HIPAA and how it affects you

HIPAA and how it affects you

Marc J. Soss

If you have visited a doctor within the last year, you undoubtedly are aware roof some new standards and additional forms that health-care providers have been asked to execute. This is the result of the Health Insurance Portability and Accountability Act of 1996 (HIPAA), which was amended April 14, 2003 to include standards to protect the privacy of patient medical records and health information. The new standards provide individuals with greater access to their medical records and control over how their personal health information is used and disclosed.

The regulations are designed to provide privacy protection for patients by limiting the ways that entities and individuals can use personal medical information.
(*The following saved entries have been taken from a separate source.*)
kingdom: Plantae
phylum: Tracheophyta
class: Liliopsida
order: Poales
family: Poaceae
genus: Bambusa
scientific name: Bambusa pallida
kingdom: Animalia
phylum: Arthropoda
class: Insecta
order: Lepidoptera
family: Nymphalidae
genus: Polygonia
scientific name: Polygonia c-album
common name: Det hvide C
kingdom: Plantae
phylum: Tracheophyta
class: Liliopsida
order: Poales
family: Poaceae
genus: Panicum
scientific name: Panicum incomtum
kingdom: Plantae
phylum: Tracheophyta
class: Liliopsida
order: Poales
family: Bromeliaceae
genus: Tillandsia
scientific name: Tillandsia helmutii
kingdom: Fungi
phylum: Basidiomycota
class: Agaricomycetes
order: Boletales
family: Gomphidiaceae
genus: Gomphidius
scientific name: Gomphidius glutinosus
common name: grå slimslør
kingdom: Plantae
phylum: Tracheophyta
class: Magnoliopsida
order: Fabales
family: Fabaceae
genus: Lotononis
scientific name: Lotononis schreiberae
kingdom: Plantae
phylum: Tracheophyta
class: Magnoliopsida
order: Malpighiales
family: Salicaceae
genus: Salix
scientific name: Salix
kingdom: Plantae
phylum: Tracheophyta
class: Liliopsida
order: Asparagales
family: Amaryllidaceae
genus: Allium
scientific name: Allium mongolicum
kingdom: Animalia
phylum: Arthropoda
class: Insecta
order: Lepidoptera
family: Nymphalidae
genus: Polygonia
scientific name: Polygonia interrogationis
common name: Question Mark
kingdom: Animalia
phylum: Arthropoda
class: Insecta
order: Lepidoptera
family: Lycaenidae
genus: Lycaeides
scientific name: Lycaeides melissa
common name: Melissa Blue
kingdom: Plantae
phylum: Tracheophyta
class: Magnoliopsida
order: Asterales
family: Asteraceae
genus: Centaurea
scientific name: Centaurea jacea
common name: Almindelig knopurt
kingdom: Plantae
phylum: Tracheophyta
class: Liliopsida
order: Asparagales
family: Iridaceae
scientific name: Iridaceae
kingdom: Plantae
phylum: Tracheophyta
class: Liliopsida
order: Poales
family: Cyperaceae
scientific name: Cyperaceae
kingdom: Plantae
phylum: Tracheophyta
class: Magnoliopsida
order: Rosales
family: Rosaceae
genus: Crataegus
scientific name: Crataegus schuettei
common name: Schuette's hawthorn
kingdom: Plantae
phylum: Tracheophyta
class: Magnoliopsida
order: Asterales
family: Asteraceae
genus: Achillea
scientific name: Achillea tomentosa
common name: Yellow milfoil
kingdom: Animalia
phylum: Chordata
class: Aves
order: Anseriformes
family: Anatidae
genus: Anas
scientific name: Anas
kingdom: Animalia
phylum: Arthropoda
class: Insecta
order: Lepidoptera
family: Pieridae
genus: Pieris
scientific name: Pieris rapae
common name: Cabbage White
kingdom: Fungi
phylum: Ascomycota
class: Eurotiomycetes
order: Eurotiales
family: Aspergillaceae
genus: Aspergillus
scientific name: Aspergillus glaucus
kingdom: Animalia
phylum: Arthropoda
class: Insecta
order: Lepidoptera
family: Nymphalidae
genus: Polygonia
The regulations also protect medical records and individually identifiable health information (past, present, or future medical or mental-health condition), including diagnosis and treatment of diseases, mental illness, and drug or alcohol abuse.


HIPAA includes standards covering confidential communications and public responsibilities that ensure that an individual can request his/her doctor, health plan, and other covered entities take responsible steps to ensure confidentiality in their communications. They also ensure, in limited circumstances, that entities can disclose health information for specific public responsibilities (emergency circumstances; identification of the body of a deceased person, or the cause of death; or public health needs). The act requires covered entities (health plans and providers) to inform individuals of their right to inspect and obtain a copy of their records.


HIPAA has necessitated a revision to estate-planning documents (trusts, health-care surrogate forms [for both adults and minor children], powers of attorney, and living wills). Previously drafted documents did not include specific language authorizing a surrogate or trustee access to medical records or health information. Although the Act does not specifically restrict the ability of doctors, nurses, and other providers to share patient information, when necessary for treatment, it does restrict the release of information not related to health care.

It is recommended that all documents include specific language designating your surrogate as your “personal representative,” under the statute, and authorizing them access to any and all medical records and information pertaining to you. Proposed language may include the following: “I designate my surrogate as my personal representative under the Health Insurance Portability and Accountability Act of 1996, as amended, for all medical records, billing information, and health care-related decisions. This authority includes the authority to demand, obtain, review and release to others medical records or other documents including all records subject to, and protected by, the Health Insurance Portability and Accountability Act of 1996, as amended.”


The issue has arisen whether an attorney appointed by a court to represent an alleged incapacitated person, and members of a court-appointed examining committee are subject to the Act’s restrictions. To prevent any disclosure problems, it is recommended that you include language in the applicable court orders that appoint the attorney and examination committee members, granting them access to the alleged incapacitated person’s medical records and history. Access to this information may be beneficial to those representing and examining the individual.


HIPAA provides parents access to their minor child’s medical records. Exceptions to the rule are “(1) when the minor is the one who consents to care and the consent of the parent is not required under state or other applicable law; (2) when the minor obtains care at the direction of a court or a person appointed by the court; and (3) when, and to the extent that, the parent agrees that the minor and the health care provider may have a confidential relationship.” Even under these exceptional situations, how ever, a parent may have access to medical records of a minor when state or other applicable law requires or permits such parental access. If state or other applicable law is silent on a parent’s right, the licensed health-care provider may exercise his or her professional judgment, to the extent allowed by law, to grant or deny access to the medical information. In addition, a provider may not treat a parent as a personal representative when they believe, in his or her professional judgment, the child has been or may be subjected to domestic violence, abuse or neglect, or could be endangered.

Access to a family member’s medical information depends upon whether the inquiring individual is the caregiver and, in the physician’s professional judgment, the release of information is in the patient’s interest and relates to his/her care. The Privacy Rules allow a physician to share information with family or friends if the information is limited directly to their involvement in the individual’s care. However, a physician may not share information with family or friends if specifically asked not to or if the physician believes, in his/her professional judgment, a disclosure would be inappropriate.


Both civil and criminal penalties may be incurred by entities that misuse personal health information or violate HIPAA. For civil violations, a monetary penalty can be up to $100 per violation, or up to $25,000 per year, for each requirement or prohibition violated. For criminal penalties, “the penalty can range up to $50,000 and one year in prison for certain offenses; up to $100,000 and up to five years in prison if the offenses are committed under ‘false pretenses’; and up to $250,000 and up to 10 years in prison if the offenses are committed with the intent to sell, transfer or use protected health information.”


It is important to review your documents and ensure that they contain specific language granting your surrogates access to any necessary medical information. You may also specifically deny others access to your medical information to prevent unauthorized disclosure of information.